Un tribunale argentino aveva autorizzato il viaggio di Zanchetta a condizione che tornasse entro il 1° aprile per riprendere gli arresti domiciliari, in una residenza per sacerdoti in pensione. Tuttavia, la sua ubicazione era rimasta incerta dopo la dimissione dall’ospedale, con la diocesi di Orán che si rifiutava di confermare il suo ritorno.
Montes, che ha testimoniato contro Zanchetta, ha espresso la sua frustrazione per il procedimento giudiziario, sostenendo che il vescovo sta ricevendo un trattamento di favore.
Ascesa e caduta controverse
Papa Francesco nominò Zanchetta vescovo di Oran nel 2013, e fu una delle sue prime nomine episcopali. Ma Zanchetta si dimise improvvisamente nel 2017 all’età di 53 anni, 22 anni prima dell’età pensionabile, adducendo inizialmente motivi di salute.
Nel 2019, il Vaticano ammise di aver ricevuto accuse di abusi sessuali contro di lui.

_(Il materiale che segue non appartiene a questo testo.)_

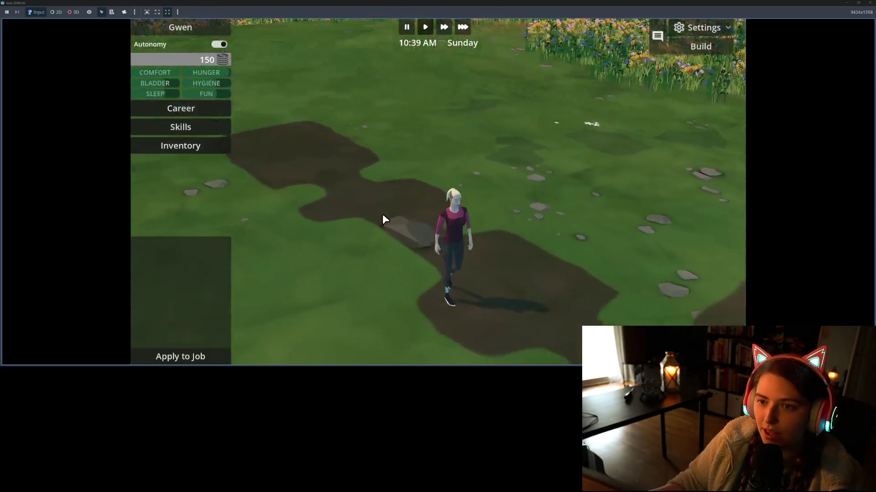
# Orbit the camera round to the village and red lighthouse and tilt it down.
pyautogui.scroll(3, 360, 203)
pyautogui.moveTo(339, 196); pyautogui.dragTo(584, 182)
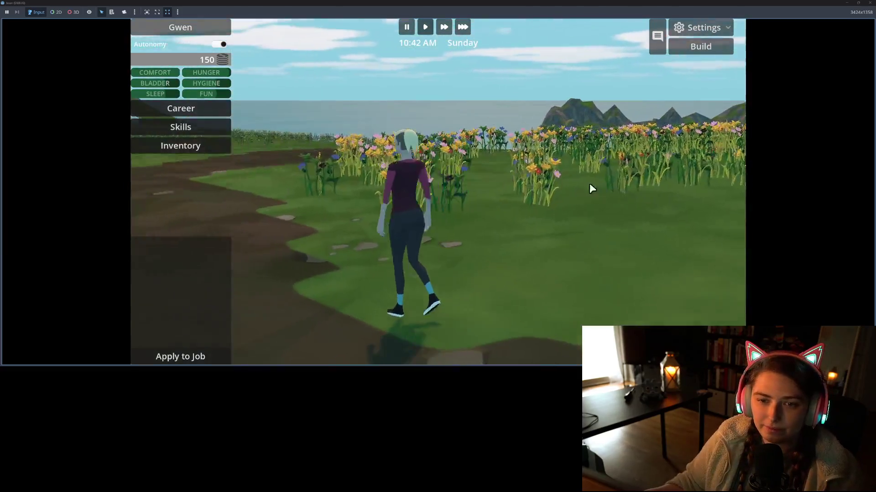
pyautogui.moveTo(321, 181)
pyautogui.mouseDown()
pyautogui.moveTo(412, 183)
pyautogui.moveTo(413, 231)
pyautogui.moveTo(568, 231)
pyautogui.moveTo(376, 213)
pyautogui.moveTo(417, 203)
pyautogui.moveTo(338, 226)
pyautogui.mouseUp()
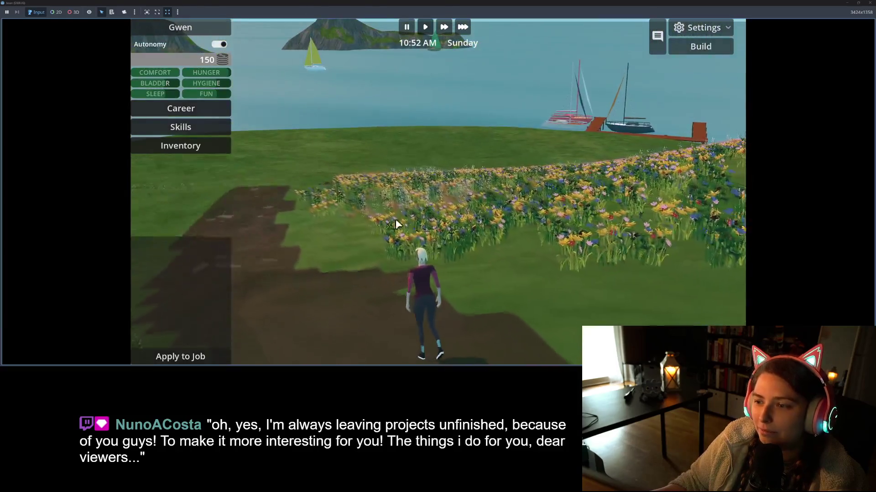
pyautogui.moveTo(448, 225)
pyautogui.mouseDown()
pyautogui.moveTo(440, 224)
pyautogui.moveTo(486, 216)
pyautogui.moveTo(528, 230)
pyautogui.mouseUp()
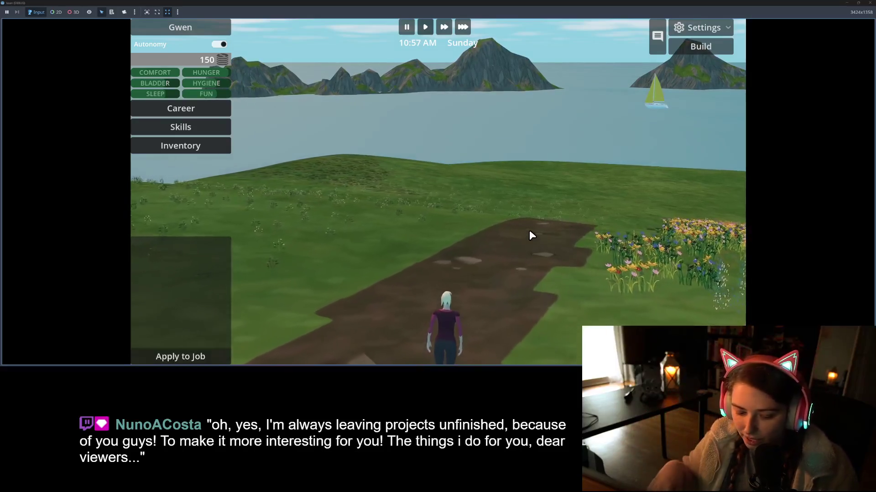
pyautogui.moveTo(553, 256)
pyautogui.mouseDown()
pyautogui.moveTo(426, 250)
pyautogui.moveTo(446, 253)
pyautogui.moveTo(472, 280)
pyautogui.moveTo(465, 275)
pyautogui.mouseUp()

L’ex vicario generale, padre Juan José Manzano, rivelò che già nel 2015 erano state ricevute denunce di cattiva condotta, compresi messaggi espliciti a seminaristi.
Ciononostante, Francesco nominò Zanchetta per un incarico finanziario in Vaticano.
In seguito all’apertura di un’indagine canonica nel 2019, Zanchetta si dimise per un breve periodo, ma tornò in servizio nel 2020. Lasciò il Vaticano nel 2021 prima del processo in Argentina, dove l’anno successivo fu condannato a quattro anni e mezzo di reclusione dal Tribunale di primo grado di Oran.
Ricorso respinto e controversia in corso
A febbraio, una corte d’appello ha confermato la condanna di Zanchetta, dopo che i suoi avvocati avevano sostenuto che le sue azioni erano state fraintese, a causa di “stereotipi di genere”, dovuti alla sua omosessualità. La corte ha respinto l’argomentazione e ha stabilito che la sua condotta era chiaramente abusiva.
Ad oggi, il Vaticano non ha imposto sanzioni canoniche a Zanchetta, nonostante la sua condanna penale. Il suo ritorno a Orano agli arresti domiciliari ha riacceso le critiche delle vittime, che sostengono che la Chiesa e la magistratura non sono riuscite a garantire giustizia.
I casi di padre Marko Rupnik e del vescovo Zanchetta rimangono tra i problemi di abuso più urgenti che Papa Leone XIV dovrà affrontare.